* Entries supplied *

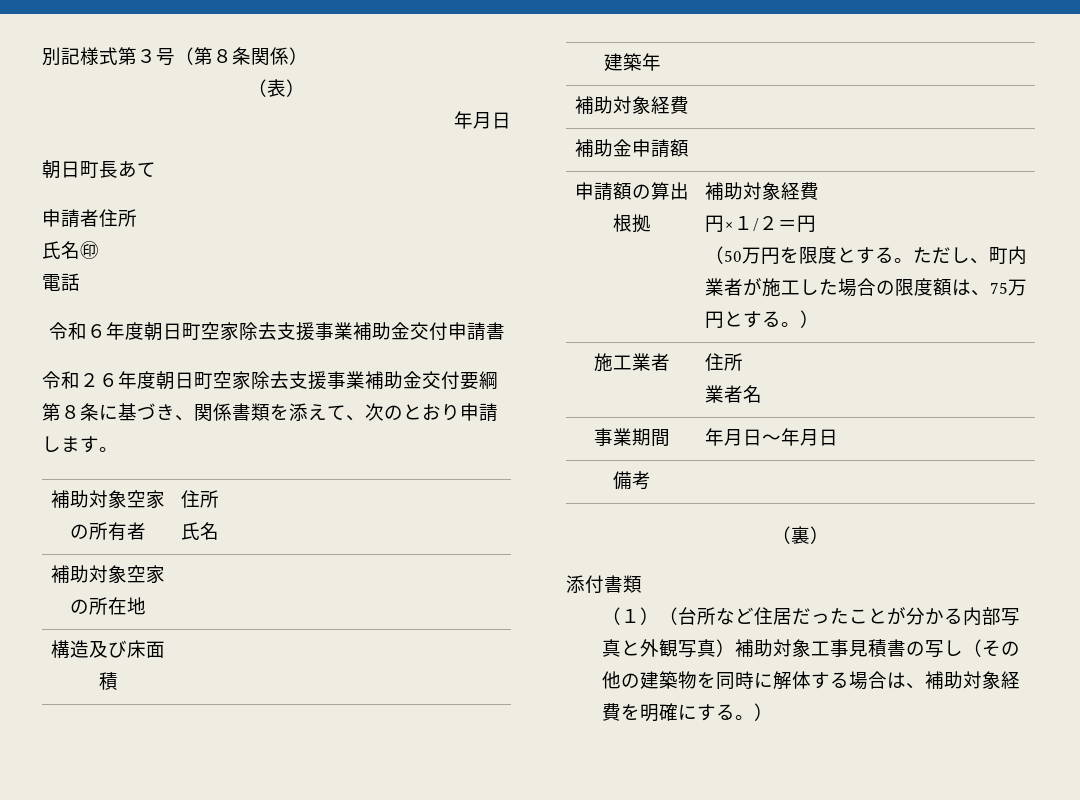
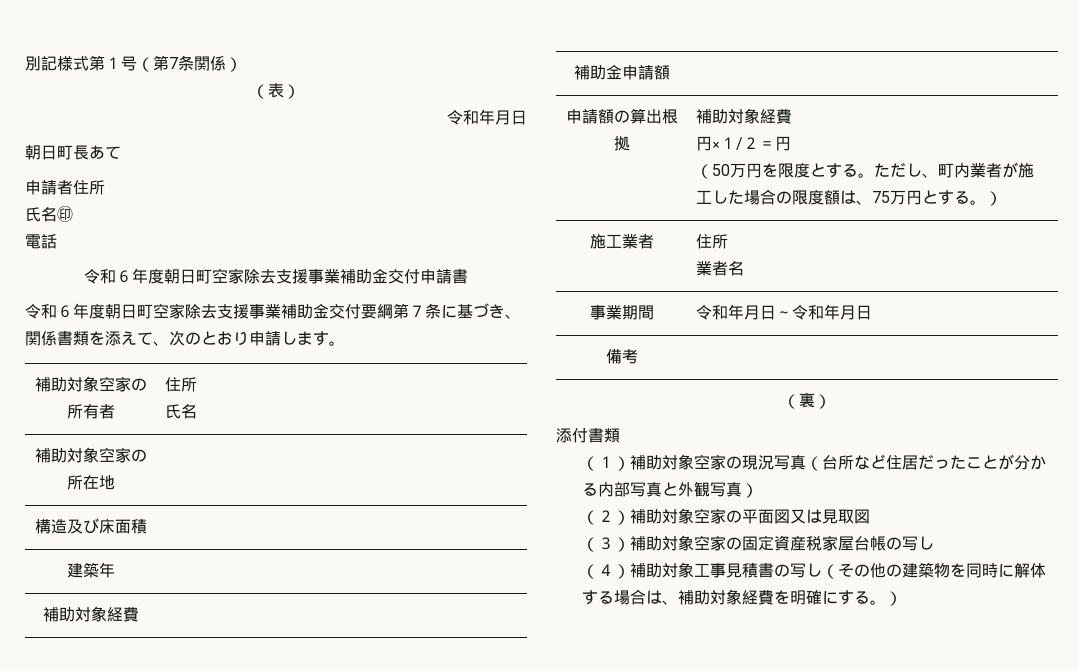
[137,47,232,66] ３号（第８ -> [105,55,178,72] １号（第7
(305, 88) none -> [447,110,479,125] 令和
[80,373,99,387] ２ -> (57, 311) none
[61,405,80,419] ８ -> [409,305,425,317] ７
(670, 438) none -> [695,305,728,320] 令和
(781, 439) none -> [791,305,824,320] 令和
(660, 616) none -> [629,454,806,470] 補助対象空家の現況写真
(736, 648) none -> [581,508,870,525] [581,535,934,552] [581,564,630,579] // （２）補助対象空家の平面図又は見取図 // （３）補助対象空家の固定資産税家屋台帳の写し // （４）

* Exercise brief *
Give the listing again word for word. Skip any pictures.

* Answer to this exercise *
[137,47,232,66] ３号（第８ -> [105,55,178,72] １号（第7
(305, 88) none -> [447,110,479,125] 令和
[80,373,99,387] ２ -> (57, 311) none
[61,405,80,419] ８ -> [409,305,425,317] ７
(670, 438) none -> [695,305,728,320] 令和
(781, 439) none -> [791,305,824,320] 令和
(660, 616) none -> [629,454,806,470] 補助対象空家の現況写真
(736, 648) none -> [581,508,870,525] [581,535,934,552] [581,564,630,579] // （２）補助対象空家の平面図又は見取図 // （３）補助対象空家の固定資産税家屋台帳の写し // （４）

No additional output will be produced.